- Released today, Ed Amoroso’s 2017 TAG Cyber Security Annual – a practical guide for anyone serious about cybersecurity.
- Simon Crosby talks about his experience with Ed and why this compendium is worth your read.
- The Annual is a free download for anyone who’s interested.
When I was a grad student at Cambridge in the mid 90s, Ed Amoroso was already directing AT&T’s cyber security programs. He had both the vision to lead cyber security research at AT&T Labs, and the clout to deliver a real difference – to AT&T’s customers.
He is a CISO first and foremost.
He’s a practitioner who seeks technologies that can transform enterprise security without up-ending the organization. His path to success as CISO of AT&T will, I’m sure, be familiar to many – a rare combination of insight, inspiration, patience, hard work and dogged determination. When Ed retired, I assumed he’d hang up his gloves and relax after a fight well fought. I underestimated his determination to change the security landscape for the better – for all of us.
Today sees the publication of one of the most important guides ever created for cyber security practitioners – Ed’s personally written, comprehensive analysis of fifty leading cyber security vendors and their products, in the 2017 TAG Cyber Security Annual which is freely available and re-distributable.
Here’s an excerpt from the abstract, which makes his determination and purpose clear:
I wrote every word of this 2017 TAG Cyber Security Annual based on my experience, opinion, and research – and I wrote it for one purpose: To serve as s useful guide for Chief Information Security Officer (CISO) teams. My desire was to make all three volumes of the 2017 TAG Cyber Security Annual free to practitioners, and any other person or groups who might find the content useful. To the end, roughly fifty cyber security vendors served as sponsors, agreeing to distribute the Annual with no pre-arranged agreements about the nature of the analysis included. They kindly offered their advice, expertise, and knowledge in the development of this report – and to that end, they are referenced here as distinguished vendors. With their assistance, this report would not exist.

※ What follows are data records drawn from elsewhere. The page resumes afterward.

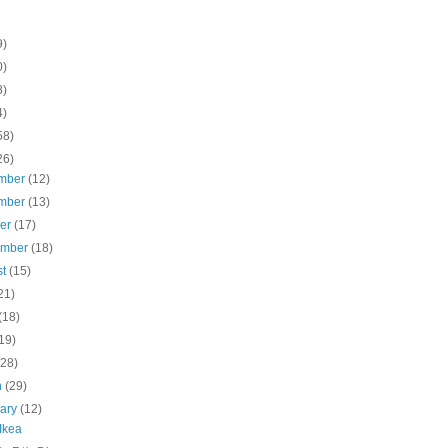
9)
0)
8)
4)
58)
26)
mber
(12)
mber
(13)
ber
(17)
ember
(18)
st
(15)
21)
(18)
19)
(28)
h
(29)
uary
(12)
 Ikea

Free Download: Get the 2017 TAG Cyber Security Annual
I’ve barely begun to explore the Annual’s 288 pages myself, but from what I’ve read, the analysis is remarkable because the contents are based on interviews, personally conducted by Ed. The result is a narrative that will be invaluable to InfoSec Pros because it dispenses with the B.S. Ed is an expert, and assumes his reader is an expert, and doesn’t waste time trying to dumb down the innovation of today’s vendors. Reading this Annual makes it resoundingly clear that a shoddy approach to enterprise security is not acceptable, and moreover our horrendous recent history of breaches is not for want of great innovation. What is needed is action – from CISOs and CIOs. This Annual is therefore a call to action.
In my view, if there is one guide to use to drive your cyber security investment in the coming years, it is this one.
My interview with Ed offered me an opportunity to describe how Bromium is different from the traditional narrow categories of the legacy age of enterprise security, when folks thought the network perimeter was defensible, and that detection on the endpoint actually stood a chance. Bromium is covered in detail in Volume 2. Here’s why we are different, and Ed absolutely got it:
Bromium uses enterprise endpoints to transform enterprise-wide security, automating protection, detection and response. Unlike today’s EPP vendors, Bromium assumes endpoints are vulnerable, “in the wild”, and that users will “click on anything” – so malware will execute. Bromium uses micro-virtualization to automate endpoint protection and remediation, and to deliver tamper-proof endpoint monitoring. Insights from all endpoints are correlated in real-time to accelerate enterprise-wide response to an attack, enabling security teams to quickly search for symptoms of a breach.
It has been a privilege to work with Ed to help to launch this valuable security resource. Our joint goal is to dramatically change the odds for enterprises in an era of determined, focused attacks. Ed has made a massive contribution to our collective security and I applaud his dedication, impartiality and commitment to this singular goal.